Brown Butter Makes Hanukkah More Delectable

photo taken by Eliza Adam, on December 1, 2010, CC licensing

Adding chocolate to a Passover nut torte in Germany...including red snapper in a Mexico City gefilte fish at Rosh Hashanah...serving collard greens with griebenes (poultry skin cracklings) for a Sabbath dinner in the American South-Jews have always upgraded their beloved holiday foods using new ingredients and cooking methods as they became available. Yes, even the iconic Hanukkah potato latke was once a brash arriviste: before the New World tuber became popular in Eastern Europe in the mid-nineteenth century, the potato pancake had to fight for a place at the table among the old-timers: the latkes made of cheese and buckwheat.

After all, potchkehing with tradition is what prevents Jewish ritual from becoming rote and recipes from turning stale. And foods sometimes need a spark for today's palates.
Brown butter is a perfect spark for Hanukkah menus. A simple truc of many contemporary chefs and home cooks alike, using brown butter lends depth and nuance to both sweet and savory dishes where butter is called for either in its liquid or solid state. As you heat butter, its milk sugars caramelize, turning a rich golden brown, with a seductive, warm, nutty aroma and complex darker notes. In sweet dishes, it suggests butterscotch. The brown color and nutty flavor give the butter its French name, beurre noisette, hazelnut butter.

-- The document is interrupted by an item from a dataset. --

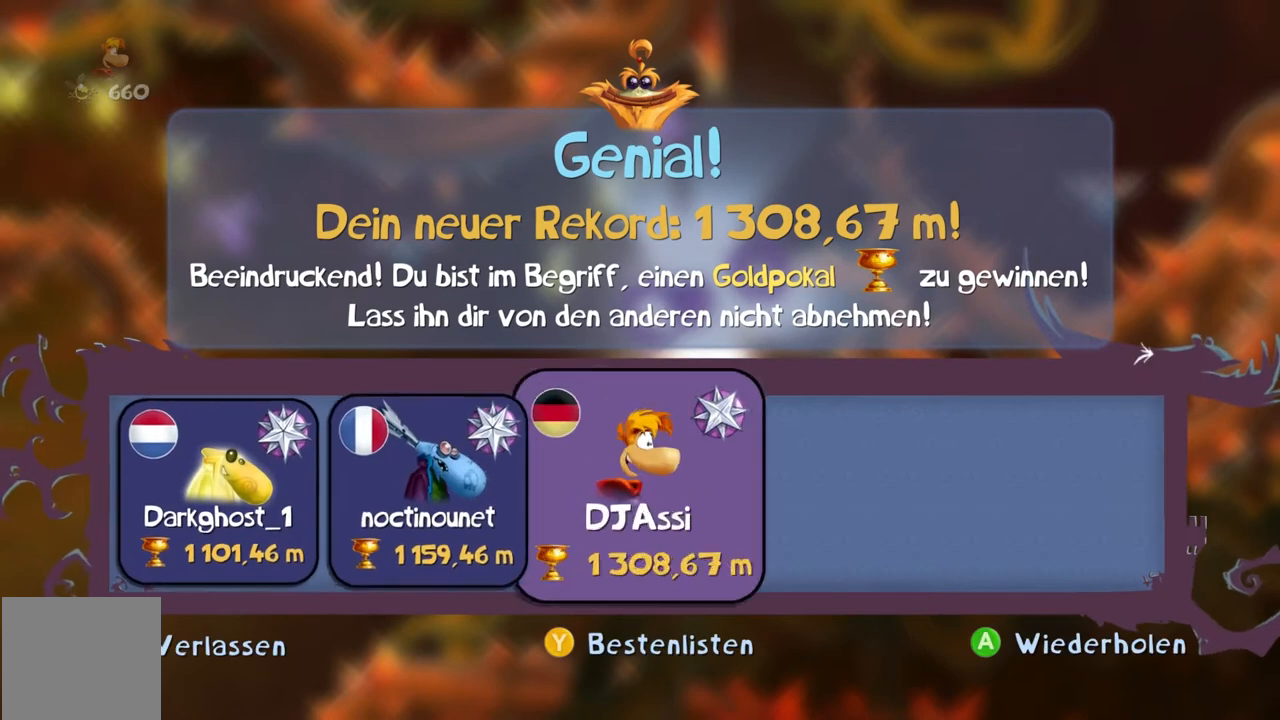
{"buttons": ["B", "Y"], "left_stick": "center", "events": [[67, "DPAD_RIGHT", "down"], [167, "DPAD_RIGHT", "up"]]}
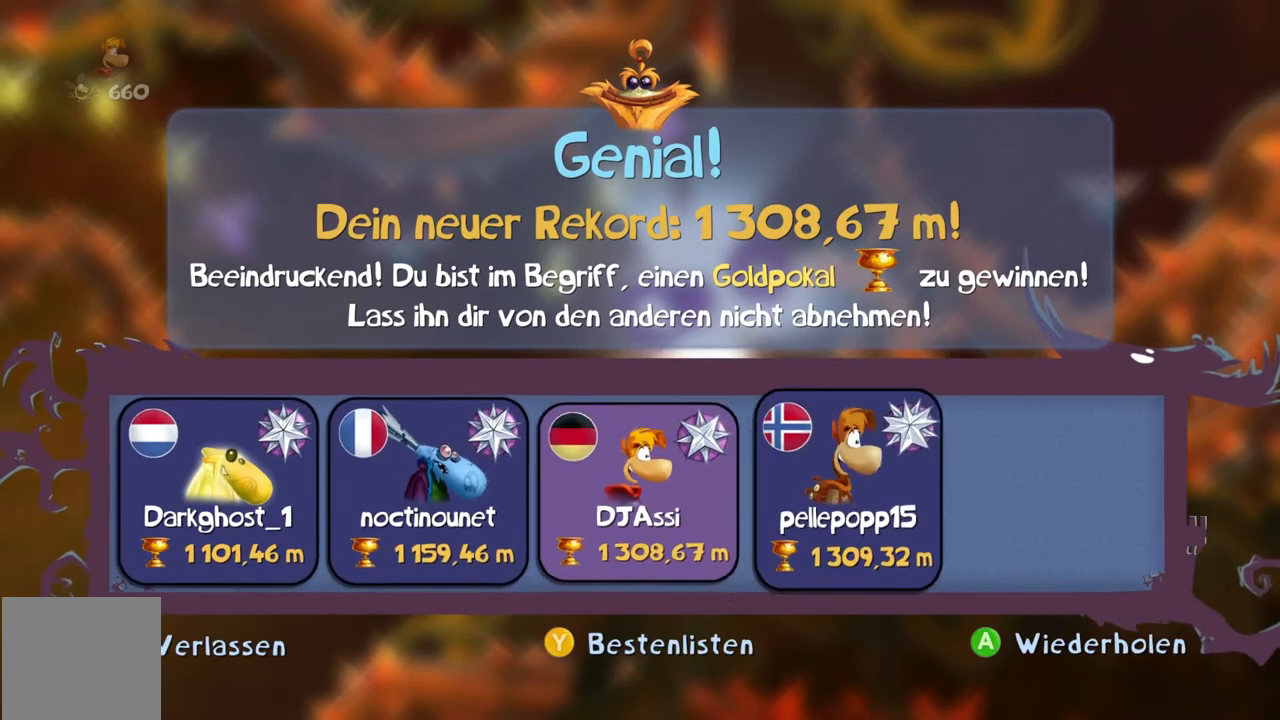
{"buttons": ["B", "Y"], "left_stick": "center"}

All well and good, you're thinking-but why for Hanukkah? Well, many Jews eat dairy foods on the holiday because of its association with Judith. The clever and beautiful (aren't they always?) widow purportedly fed the evil Holofernes with plenty of salty cheese so he would have to quench his thirst with copious quantities of wine and fall into a drunken stupor. Judith then beheaded him, and impaled the offensive noggin, scaring off his troops and thus ending the siege he had imposed on her people.
But there's another reason too. Although on Hanukkah they eat latkes, bimuelos, and other foods fried in oil to commemorate the single cruse of sanctified olive oil that burned for eight days when the Maccabees reclaimed the Temple, Jews around the world have also relied on other kinds of fat to symbolize the oil, such as schmaltz (poultry fat) and butter, as well as fatty meats like brisket and goose.
So in many families, lighting the menorah is a time for buttery treats like rugelach, buttered egg noodles, blintzes, crepes, and even waffles. When you substitute brown butter for the plain kind in the recipes, you really amp up the flavor of these homey dishes. They'll still have the taste of Hanukkah, but this time, with some of that holiday miracle added too.